George Osborne, the shadow chancellor, may be a nice chap and is a close friend of Mr Cameron - but he doesn't come across as a political heavyweight.
And his political acumen must be in doubt - getting involved in the Mandygate controversy during the summer made him look like a bit of twerp!
If Mr Cameron wanted to beef up his party's message, he could do no better than moving Mr Osborne to a slightly less high-profile job like shadow trade secretary and bringing in Mr Clarke as shadow chancellor.
As chancellor in the first half of the 1990s, Mr Clarke helped bring this country out of the last recession. Bringing him back to the frontline now would be a clear statement of intent that the party is ready to bring the country out of the current recession.
And such a move would not be seen as a long-term threat to any of the party's young turks - they would know that he wouldn't remain as Chancellor for too long, maybe two or three years in government until the country is back on its feet, before shuffling off to a comfortable retirement in the House of Lords.
I know Mr Clarke is not popular with Tory right-wingers. They don't like the fact that he is a keen European, and some still blame him for putting the knife into Mrs Thatcher back in 1990.
But the fact is that he is still the best weapon the party have in its battle to win over the floating voters. People believe in him and like him.
What David Cameron and his party now have to do is decide what they want to do in the next 15 months before the general election.

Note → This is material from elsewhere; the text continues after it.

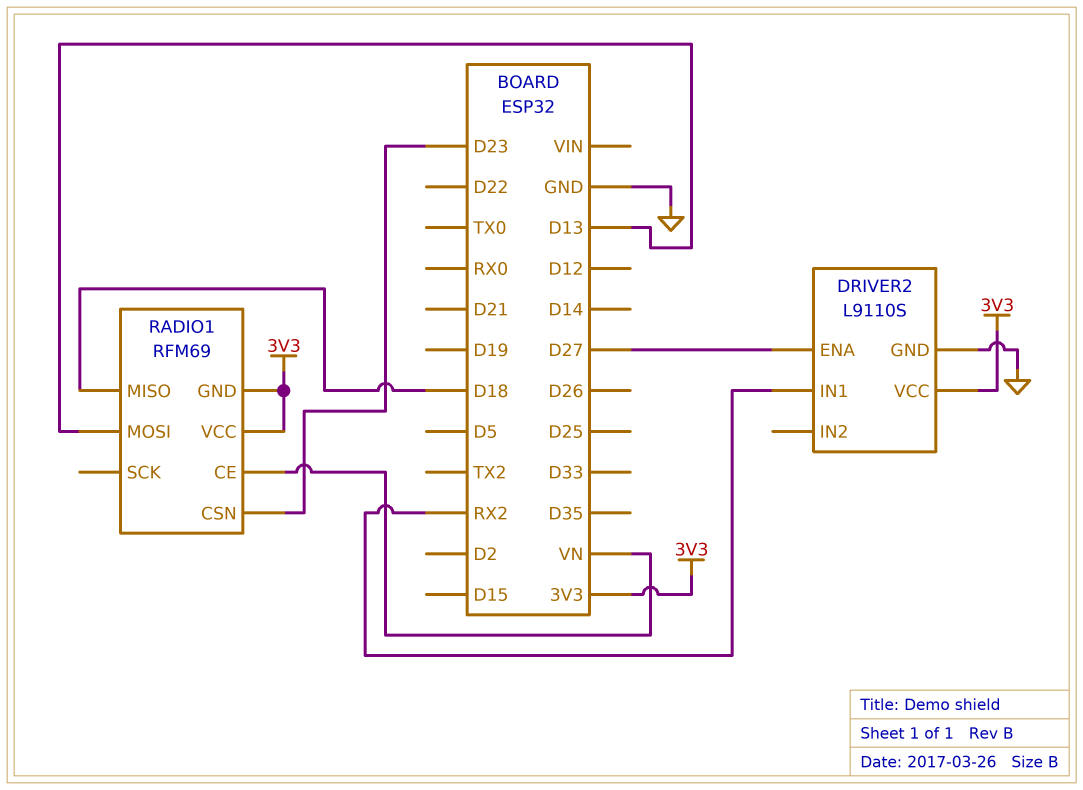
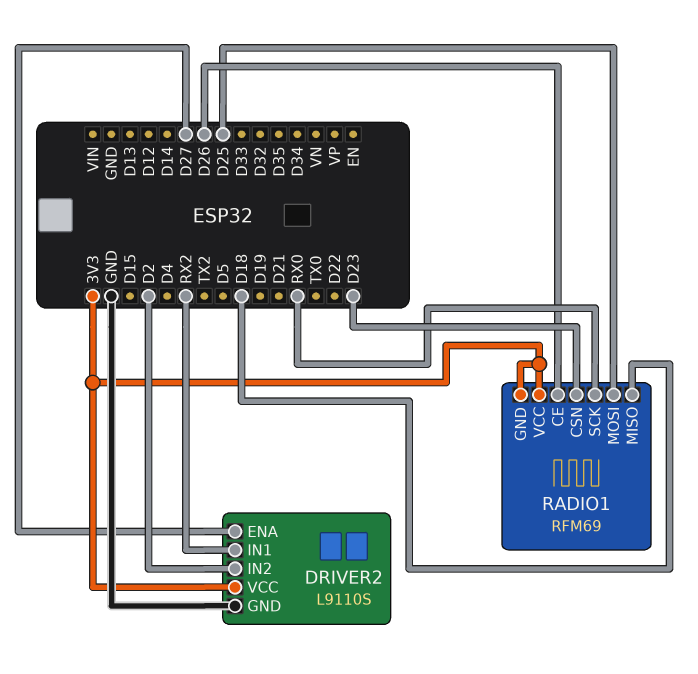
DRIVER2 pin IN2: none -> D2
RADIO1 pin CE: VN -> D26
RADIO1 pin MOSI: D13 -> D25
RADIO1 pin SCK: none -> RX0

Do they want to retain a modest lead in the polls and risk seeing Labour come from behind and win like the Tories in 1992?
Or do they see it as more important to try to guarantee a victory by recalling the one man who can attract millions of floating voters to support the party for the first time since 1992?
IPSWICH is well placed to survive the recession and emerge into the middle of the next decade as a much better place to live.
Many of the Waterfront developments had already passed the point of no return before the credit crunch and both UCS and Suffolk New College are benefiting from the government's policy of investing in public services.
But we have to be careful to avoid complacency and recognise that the town is going to be changed substantially by the sharpest economic slowdown since the early 1980s.
The collapse of Woolworths came as a shock - the disappearance of a name that seems to have always been there is a clear sign of the problems facing the High Street.
In Ipswich it leaves a massive gap in Carr Street - a gap that is unlikely to be filled in a hurry. The seemingly endless saga that has accompanied the Mint Quarter proposals over the last 20 years seems no nearer a conclusion in the teeth of the economic storm.
And other gaps are set to open in the high street.
Oasis is set to close later this month while the delightful MyJuice bar has already gone from the Buttermarket.
Zavvi and Adams are in administration - and in both stores there are depressing signs of stocks being wound down.
I don't want to be a doom-monger, but there are dark warnings from experts that other well-known stores could also fail during 2009 which could lead to more gaps in the high street.
At the very best the current situation doesn't make it likely that there will be anyone moving into the old Littlewoods store which has now been empty for three years or Woolworths any time soon.
And while developer Turnstone is bullish about the new Westgate Centre, I can't help wondering just when that will all happen. I would be a great deal more confident if we knew someone had definitely signed up to be the largest store in the development!
There is some good retailing news - the start of work on the new Asda at Stoke Park is great for that part of the town and Tesco's proposed new stores in and near the town centre are good news as well.
But anyone who thinks that Ipswich will escape the recession completely could be in for a sharp reality check.